Economic evaluation of a weight control program with e-mail and telephone counseling among overweight employees: a randomized controlled trial
1 Department of Public and Occupational Health, VU University Medical Center, Amsterdam, The Netherlands
2 Department of Epidemiology and Biostatistics, VU University Medical Center, Amsterdam, The Netherlands
3 EMGO Institute for Health and Care Research, VU University and VU University Medical Center, Amsterdam, The Netherlands
4 Body@Work, Research Center Physical Activity, Work and Health, TNO-VUmc, Amsterdam, The Netherlands
5 Municipal Health Service, The Hague, The Netherlands
6 Institute of Health Sciences, Faculty of Earth and Life Sciences, VU University, Amsterdam, The Netherlands
7 TNO Quality of Life, Leiden, The Netherlands
8 HealthPartners, JourneyWell and HealthPartners Research Foundation, Minneapolis, MN, USA
International Journal of Behavioral Nutrition and Physical Activity 2012, 9:112 doi:10.1186/1479-5868-9-112Published: 11 September 2012
Distance lifestyle counseling for weight control is a promising public health intervention in the work setting. Information about the cost-effectiveness of such interventions is lacking, but necessary to make informed implementation decisions. The purpose of this study was to perform an economic evaluation of a six-month program with lifestyle counseling aimed at weight reduction in an overweight working population with a two-year time horizon from a societal perspective.

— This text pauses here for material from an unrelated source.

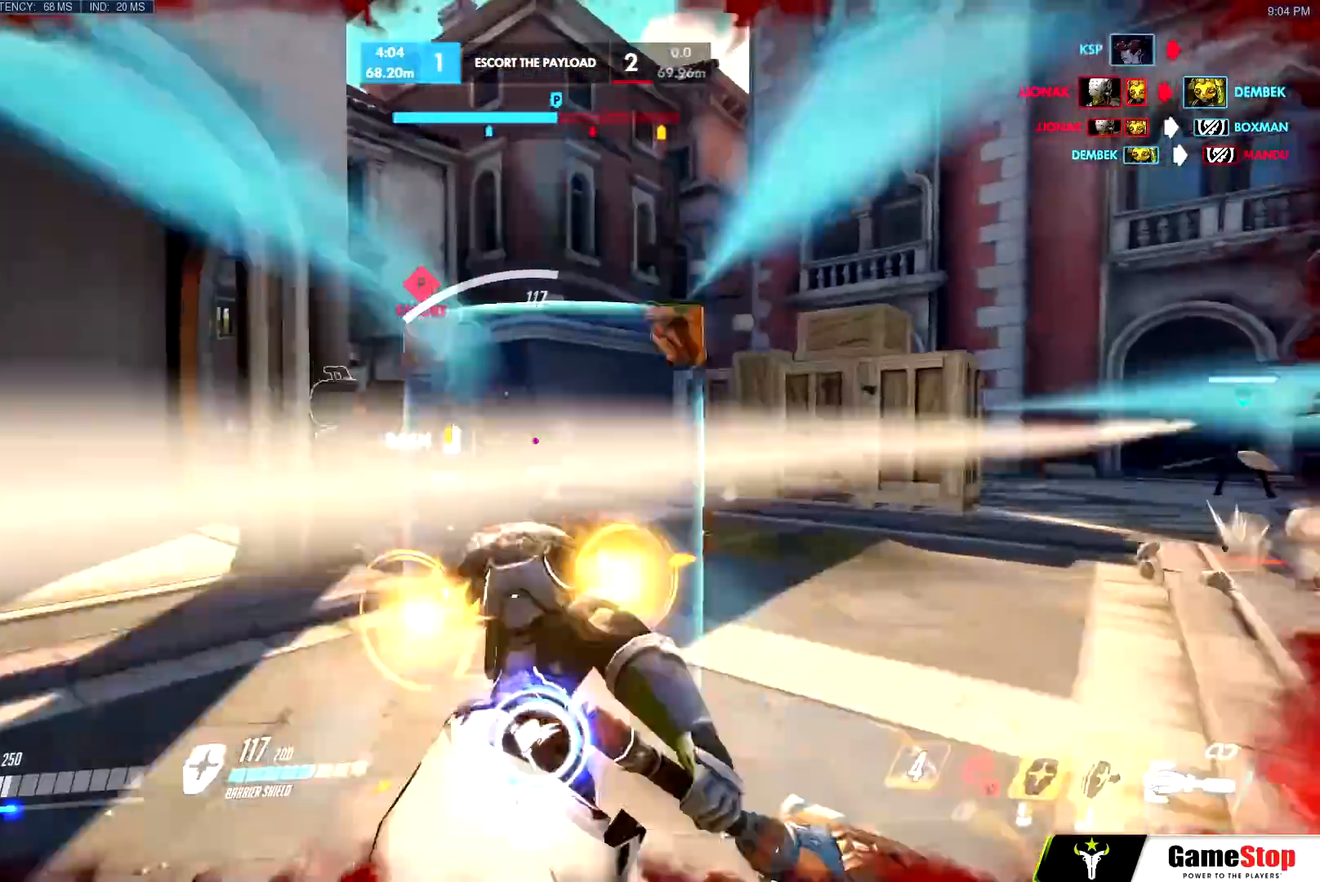
{"keys": ["d", "s"], "mouse": ["right"], "events": [[50, "mouse_left", "up"], [184, "a", "down"], [184, "space", "down"], [217, "mouse_right", "down"], [234, "w", "up"], [250, "w", "down"], [284, "space", "up"], [284, "w", "up"], [300, "d", "down"], [317, "s", "down"], [367, "a", "up"]]}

A randomized controlled trial comparing a program with two modes of intervention delivery against self-help. 1386 Employees from seven companies participated (67% male, mean age 43 (SD 8.6) years, mean BMI 29.6 (SD 3.5) kg/m2). All groups received self-directed lifestyle brochures. The two intervention groups additionally received a workbook-based program with phone counseling (phone; n=462) or a web-based program with e-mail counseling (internet; n=464). Body weight was measured at baseline and 24 months after baseline. Quality of life (EuroQol-5D) was assessed at baseline, 6, 12, 18 and 24 months after baseline. Resource use was measured with six-monthly diaries and valued with Dutch standard costs. Missing data were multiply imputed. Uncertainty around differences in costs and incremental cost-effectiveness ratios was estimated by applying non-parametric bootstrapping techniques and graphically plotting the results in cost-effectiveness planes and cost-effectiveness acceptability curves.
At two years the incremental cost-effectiveness ratio was €1009/kg weight loss in the phone group and €16/kg weight loss in the internet group. The cost-utility analysis resulted in €245,243/quality adjusted life year (QALY) and €1337/QALY, respectively. The results from a complete-case analysis were slightly more favorable. However, there was considerable uncertainty around all outcomes.
Neither intervention mode was proven to be cost-effective compared to self-help.